▸ Directions
Express the transcribed page text in the records below as a JSON list of strings, with one string for each line and blank lines left out.

Transcribed page text:
────────────────

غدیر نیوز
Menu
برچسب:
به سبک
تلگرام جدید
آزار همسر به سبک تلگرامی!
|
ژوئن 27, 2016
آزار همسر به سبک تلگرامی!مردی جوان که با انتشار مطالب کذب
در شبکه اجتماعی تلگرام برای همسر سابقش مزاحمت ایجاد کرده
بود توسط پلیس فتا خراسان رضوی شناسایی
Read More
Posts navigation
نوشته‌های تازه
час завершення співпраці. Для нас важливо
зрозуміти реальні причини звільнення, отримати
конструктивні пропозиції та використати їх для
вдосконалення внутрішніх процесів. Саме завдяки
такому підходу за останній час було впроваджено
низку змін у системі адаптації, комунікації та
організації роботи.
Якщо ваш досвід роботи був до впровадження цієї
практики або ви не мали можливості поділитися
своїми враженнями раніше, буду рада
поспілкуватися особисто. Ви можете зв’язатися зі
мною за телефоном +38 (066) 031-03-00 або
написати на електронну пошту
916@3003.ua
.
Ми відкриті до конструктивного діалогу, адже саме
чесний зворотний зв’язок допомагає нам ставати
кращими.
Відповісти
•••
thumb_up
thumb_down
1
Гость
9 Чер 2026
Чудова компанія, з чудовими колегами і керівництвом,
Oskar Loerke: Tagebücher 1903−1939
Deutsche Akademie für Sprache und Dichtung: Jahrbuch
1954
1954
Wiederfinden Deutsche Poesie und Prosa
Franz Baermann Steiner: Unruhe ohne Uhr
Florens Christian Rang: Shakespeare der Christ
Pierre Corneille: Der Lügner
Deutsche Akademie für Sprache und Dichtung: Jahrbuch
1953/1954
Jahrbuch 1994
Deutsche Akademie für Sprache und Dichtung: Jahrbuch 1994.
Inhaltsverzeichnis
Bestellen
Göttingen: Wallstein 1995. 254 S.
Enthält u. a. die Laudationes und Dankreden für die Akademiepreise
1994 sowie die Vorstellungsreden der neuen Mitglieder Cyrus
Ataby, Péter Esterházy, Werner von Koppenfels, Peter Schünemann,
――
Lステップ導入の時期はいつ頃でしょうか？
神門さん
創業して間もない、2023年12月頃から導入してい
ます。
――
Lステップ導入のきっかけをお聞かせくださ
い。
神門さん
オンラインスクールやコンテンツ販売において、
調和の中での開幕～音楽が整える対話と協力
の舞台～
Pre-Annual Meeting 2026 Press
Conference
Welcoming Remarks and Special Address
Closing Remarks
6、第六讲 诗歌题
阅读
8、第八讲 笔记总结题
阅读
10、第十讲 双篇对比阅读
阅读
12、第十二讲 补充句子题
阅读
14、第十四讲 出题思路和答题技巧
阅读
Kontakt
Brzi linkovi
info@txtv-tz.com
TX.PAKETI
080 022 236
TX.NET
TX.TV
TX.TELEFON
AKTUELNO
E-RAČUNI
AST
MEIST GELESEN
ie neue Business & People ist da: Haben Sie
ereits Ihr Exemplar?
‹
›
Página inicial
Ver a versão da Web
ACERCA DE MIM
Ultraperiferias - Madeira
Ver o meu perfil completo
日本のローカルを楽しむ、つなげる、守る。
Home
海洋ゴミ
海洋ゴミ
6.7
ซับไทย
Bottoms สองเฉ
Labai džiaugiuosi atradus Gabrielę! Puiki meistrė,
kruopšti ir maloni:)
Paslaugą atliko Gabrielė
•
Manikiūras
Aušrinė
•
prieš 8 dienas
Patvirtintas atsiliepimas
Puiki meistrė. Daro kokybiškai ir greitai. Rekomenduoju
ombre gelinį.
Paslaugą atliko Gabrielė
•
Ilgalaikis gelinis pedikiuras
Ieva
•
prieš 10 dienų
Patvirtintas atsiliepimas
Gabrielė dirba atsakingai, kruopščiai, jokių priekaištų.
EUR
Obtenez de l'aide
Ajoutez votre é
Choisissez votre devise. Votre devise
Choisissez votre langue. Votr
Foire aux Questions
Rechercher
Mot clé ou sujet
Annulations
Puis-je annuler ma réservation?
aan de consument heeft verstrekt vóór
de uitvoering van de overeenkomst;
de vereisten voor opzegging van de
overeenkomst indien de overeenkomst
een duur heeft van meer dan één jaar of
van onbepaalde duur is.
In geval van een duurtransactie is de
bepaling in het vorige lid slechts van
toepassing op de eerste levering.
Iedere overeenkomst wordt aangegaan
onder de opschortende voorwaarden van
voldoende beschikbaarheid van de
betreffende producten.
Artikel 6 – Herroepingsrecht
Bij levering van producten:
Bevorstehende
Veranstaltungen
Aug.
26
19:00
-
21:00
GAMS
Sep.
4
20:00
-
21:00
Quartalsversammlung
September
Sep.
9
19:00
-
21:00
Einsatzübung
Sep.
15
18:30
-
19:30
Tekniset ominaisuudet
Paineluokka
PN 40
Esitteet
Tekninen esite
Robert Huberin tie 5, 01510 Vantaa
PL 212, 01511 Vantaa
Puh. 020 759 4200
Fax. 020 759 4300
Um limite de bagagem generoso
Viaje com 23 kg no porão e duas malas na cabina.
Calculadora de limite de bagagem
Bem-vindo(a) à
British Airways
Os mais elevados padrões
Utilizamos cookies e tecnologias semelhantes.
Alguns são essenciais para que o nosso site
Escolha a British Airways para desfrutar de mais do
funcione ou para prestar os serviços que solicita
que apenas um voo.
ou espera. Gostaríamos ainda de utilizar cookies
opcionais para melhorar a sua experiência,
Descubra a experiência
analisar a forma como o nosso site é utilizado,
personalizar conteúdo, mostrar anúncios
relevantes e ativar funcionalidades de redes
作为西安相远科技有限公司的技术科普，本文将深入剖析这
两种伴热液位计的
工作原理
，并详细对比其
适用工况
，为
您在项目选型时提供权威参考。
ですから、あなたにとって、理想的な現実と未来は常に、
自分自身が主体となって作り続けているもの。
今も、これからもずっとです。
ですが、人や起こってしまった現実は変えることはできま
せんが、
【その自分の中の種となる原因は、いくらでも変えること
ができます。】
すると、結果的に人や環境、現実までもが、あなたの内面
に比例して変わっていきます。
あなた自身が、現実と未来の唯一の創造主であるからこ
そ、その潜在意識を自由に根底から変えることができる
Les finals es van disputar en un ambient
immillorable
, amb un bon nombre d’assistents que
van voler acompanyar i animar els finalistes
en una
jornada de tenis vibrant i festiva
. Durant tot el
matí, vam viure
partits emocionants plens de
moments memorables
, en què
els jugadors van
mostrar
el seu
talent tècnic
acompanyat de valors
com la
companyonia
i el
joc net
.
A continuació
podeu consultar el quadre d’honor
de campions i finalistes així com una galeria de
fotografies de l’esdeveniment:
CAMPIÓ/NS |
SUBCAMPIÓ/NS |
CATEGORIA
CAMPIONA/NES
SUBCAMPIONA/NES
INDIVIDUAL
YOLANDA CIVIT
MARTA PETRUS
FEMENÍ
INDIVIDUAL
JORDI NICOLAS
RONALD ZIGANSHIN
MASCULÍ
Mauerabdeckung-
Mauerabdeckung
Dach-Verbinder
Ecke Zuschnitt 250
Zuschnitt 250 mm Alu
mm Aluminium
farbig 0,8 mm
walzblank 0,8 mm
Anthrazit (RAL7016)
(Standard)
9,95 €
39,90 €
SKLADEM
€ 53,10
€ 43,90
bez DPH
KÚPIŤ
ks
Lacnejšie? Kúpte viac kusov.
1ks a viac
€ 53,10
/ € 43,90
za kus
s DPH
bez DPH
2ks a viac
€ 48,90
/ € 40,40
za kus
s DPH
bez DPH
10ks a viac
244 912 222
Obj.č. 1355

────────────────

▸ Response to the exercise
[
  "غدیر نیوز",
  "Menu",
  "برچسب:",
  "به سبک",
  "تلگرام جدید",
  "آزار همسر به سبک تلگرامی!",
  "|",
  "ژوئن 27, 2016",
  "آزار همسر به سبک تلگرامی!مردی جوان که با انتشار مطالب کذب",
  "در شبکه اجتماعی تلگرام برای همسر سابقش مزاحمت ایجاد کرده",
  "بود توسط پلیس فتا خراسان رضوی شناسایی",
  "Read More",
  "Posts navigation",
  "نوشته‌های تازه",
  "час завершення співпраці. Для нас важливо",
  "зрозуміти реальні причини звільнення, отримати",
  "конструктивні пропозиції та використати їх для",
  "вдосконалення внутрішніх процесів. Саме завдяки",
  "такому підходу за останній час було впроваджено",
  "низку змін у системі адаптації, комунікації та",
  "організації роботи.",
  "Якщо ваш досвід роботи був до впровадження цієї",
  "практики або ви не мали можливості поділитися",
  "своїми враженнями раніше, буду рада",
  "поспілкуватися особисто. Ви можете зв’язатися зі",
  "мною за телефоном +38 (066) 031-03-00 або",
  "написати на електронну пошту",
  "916@3003.ua",
  ".",
  "Ми відкриті до конструктивного діалогу, адже саме",
  "чесний зворотний зв’язок допомагає нам ставати",
  "кращими.",
  "Відповісти",
  "•••",
  "thumb_up",
  "thumb_down",
  "1",
  "Гость",
  "9 Чер 2026",
  "Чудова компанія, з чудовими колегами і керівництвом,",
  "Oskar Loerke: Tagebücher 1903−1939",
  "Deutsche Akademie für Sprache und Dichtung: Jahrbuch",
  "1954",
  "1954",
  "Wiederfinden Deutsche Poesie und Prosa",
  "Franz Baermann Steiner: Unruhe ohne Uhr",
  "Florens Christian Rang: Shakespeare der Christ",
  "Pierre Corneille: Der Lügner",
  "Deutsche Akademie für Sprache und Dichtung: Jahrbuch",
  "1953/1954",
  "Jahrbuch 1994",
  "Deutsche Akademie für Sprache und Dichtung: Jahrbuch 1994.",
  "Inhaltsverzeichnis",
  "Bestellen",
  "Göttingen: Wallstein 1995. 254 S.",
  "Enthält u. a. die Laudationes und Dankreden für die Akademiepreise",
  "1994 sowie die Vorstellungsreden der neuen Mitglieder Cyrus",
  "Ataby, Péter Esterházy, Werner von Koppenfels, Peter Schünemann,",
  "――",
  "Lステップ導入の時期はいつ頃でしょうか？",
  "神門さん",
  "創業して間もない、2023年12月頃から導入してい",
  "ます。",
  "――",
  "Lステップ導入のきっかけをお聞かせくださ",
  "い。",
  "神門さん",
  "オンラインスクールやコンテンツ販売において、",
  "調和の中での開幕～音楽が整える対話と協力",
  "の舞台～",
  "Pre-Annual Meeting 2026 Press",
  "Conference",
  "Welcoming Remarks and Special Address",
  "Closing Remarks",
  "6、第六讲 诗歌题",
  "阅读",
  "8、第八讲 笔记总结题",
  "阅读",
  "10、第十讲 双篇对比阅读",
  "阅读",
  "12、第十二讲 补充句子题",
  "阅读",
  "14、第十四讲 出题思路和答题技巧",
  "阅读",
  "Kontakt",
  "Brzi linkovi",
  "info@txtv-tz.com",
  "TX.PAKETI",
  "080 022 236",
  "TX.NET",
  "TX.TV",
  "TX.TELEFON",
  "AKTUELNO",
  "E-RAČUNI",
  "AST",
  "MEIST GELESEN",
  "ie neue Business & People ist da: Haben Sie",
  "ereits Ihr Exemplar?",
  "‹",
  "›",
  "Página inicial",
  "Ver a versão da Web",
  "ACERCA DE MIM",
  "Ultraperiferias - Madeira",
  "Ver o meu perfil completo",
  "日本のローカルを楽しむ、つなげる、守る。",
  "Home",
  "海洋ゴミ",
  "海洋ゴミ",
  "6.7",
  "ซับไทย",
  "Bottoms สองเฉ",
  "Labai džiaugiuosi atradus Gabrielę! Puiki meistrė,",
  "kruopšti ir maloni:)",
  "Paslaugą atliko Gabrielė",
  "•",
  "Manikiūras",
  "Aušrinė",
  "•",
  "prieš 8 dienas",
  "Patvirtintas atsiliepimas",
  "Puiki meistrė. Daro kokybiškai ir greitai. Rekomenduoju",
  "ombre gelinį.",
  "Paslaugą atliko Gabrielė",
  "•",
  "Ilgalaikis gelinis pedikiuras",
  "Ieva",
  "•",
  "prieš 10 dienų",
  "Patvirtintas atsiliepimas",
  "Gabrielė dirba atsakingai, kruopščiai, jokių priekaištų.",
  "EUR",
  "Obtenez de l'aide",
  "Ajoutez votre é",
  "Choisissez votre devise. Votre devise",
  "Choisissez votre langue. Votr",
  "Foire aux Questions",
  "Rechercher",
  "Mot clé ou sujet",
  "Annulations",
  "Puis-je annuler ma réservation?",
  "aan de consument heeft verstrekt vóór",
  "de uitvoering van de overeenkomst;",
  "de vereisten voor opzegging van de",
  "overeenkomst indien de overeenkomst",
  "een duur heeft van meer dan één jaar of",
  "van onbepaalde duur is.",
  "In geval van een duurtransactie is de",
  "bepaling in het vorige lid slechts van",
  "toepassing op de eerste levering.",
  "Iedere overeenkomst wordt aangegaan",
  "onder de opschortende voorwaarden van",
  "voldoende beschikbaarheid van de",
  "betreffende producten.",
  "Artikel 6 – Herroepingsrecht",
  "Bij levering van producten:",
  "Bevorstehende",
  "Veranstaltungen",
  "Aug.",
  "26",
  "19:00",
  "-",
  "21:00",
  "GAMS",
  "Sep.",
  "4",
  "20:00",
  "-",
  "21:00",
  "Quartalsversammlung",
  "September",
  "Sep.",
  "9",
  "19:00",
  "-",
  "21:00",
  "Einsatzübung",
  "Sep.",
  "15",
  "18:30",
  "-",
  "19:30",
  "Tekniset ominaisuudet",
  "Paineluokka",
  "PN 40",
  "Esitteet",
  "Tekninen esite",
  "Robert Huberin tie 5, 01510 Vantaa",
  "PL 212, 01511 Vantaa",
  "Puh. 020 759 4200",
  "Fax. 020 759 4300",
  "Um limite de bagagem generoso",
  "Viaje com 23 kg no porão e duas malas na cabina.",
  "Calculadora de limite de bagagem",
  "Bem-vindo(a) à",
  "British Airways",
  "Os mais elevados padrões",
  "Utilizamos cookies e tecnologias semelhantes.",
  "Alguns são essenciais para que o nosso site",
  "Escolha a British Airways para desfrutar de mais do",
  "funcione ou para prestar os serviços que solicita",
  "que apenas um voo.",
  "ou espera. Gostaríamos ainda de utilizar cookies",
  "opcionais para melhorar a sua experiência,",
  "Descubra a experiência",
  "analisar a forma como o nosso site é utilizado,",
  "personalizar conteúdo, mostrar anúncios",
  "relevantes e ativar funcionalidades de redes",
  "作为西安相远科技有限公司的技术科普，本文将深入剖析这",
  "两种伴热液位计的",
  "工作原理",
  "，并详细对比其",
  "适用工况",
  "，为",
  "您在项目选型时提供权威参考。",
  "ですから、あなたにとって、理想的な現実と未来は常に、",
  "自分自身が主体となって作り続けているもの。",
  "今も、これからもずっとです。",
  "ですが、人や起こってしまった現実は変えることはできま",
  "せんが、",
  "【その自分の中の種となる原因は、いくらでも変えること",
  "ができます。】",
  "すると、結果的に人や環境、現実までもが、あなたの内面",
  "に比例して変わっていきます。",
  "あなた自身が、現実と未来の唯一の創造主であるからこ",
  "そ、その潜在意識を自由に根底から変えることができる",
  "Les finals es van disputar en un ambient",
  "immillorable",
  ", amb un bon nombre d’assistents que",
  "van voler acompanyar i animar els finalistes",
  "en una",
  "jornada de tenis vibrant i festiva",
  ". Durant tot el",
  "matí, vam viure",
  "partits emocionants plens de",
  "moments memorables",
  ", en què",
  "els jugadors van",
  "mostrar",
  "el seu",
  "talent tècnic",
  "acompanyat de valors",
  "com la",
  "companyonia",
  "i el",
  "joc net",
  ".",
  "A continuació",
  "podeu consultar el quadre d’honor",
  "de campions i finalistes així com una galeria de",
  "fotografies de l’esdeveniment:",
  "CAMPIÓ/NS |",
  "SUBCAMPIÓ/NS |",
  "CATEGORIA",
  "CAMPIONA/NES",
  "SUBCAMPIONA/NES",
  "INDIVIDUAL",
  "YOLANDA CIVIT",
  "MARTA PETRUS",
  "FEMENÍ",
  "INDIVIDUAL",
  "JORDI NICOLAS",
  "RONALD ZIGANSHIN",
  "MASCULÍ",
  "Mauerabdeckung-",
  "Mauerabdeckung",
  "Dach-Verbinder",
  "Ecke Zuschnitt 250",
  "Zuschnitt 250 mm Alu",
  "mm Aluminium",
  "farbig 0,8 mm",
  "walzblank 0,8 mm",
  "Anthrazit (RAL7016)",
  "(Standard)",
  "9,95 €",
  "39,90 €",
  "SKLADEM",
  "€ 53,10",
  "€ 43,90",
  "bez DPH",
  "KÚPIŤ",
  "ks",
  "Lacnejšie? Kúpte viac kusov.",
  "1ks a viac",
  "€ 53,10",
  "/ € 43,90",
  "za kus",
  "s DPH",
  "bez DPH",
  "2ks a viac",
  "€ 48,90",
  "/ € 40,40",
  "za kus",
  "s DPH",
  "bez DPH",
  "10ks a viac",
  "244 912 222",
  "Obj.č. 1355"
]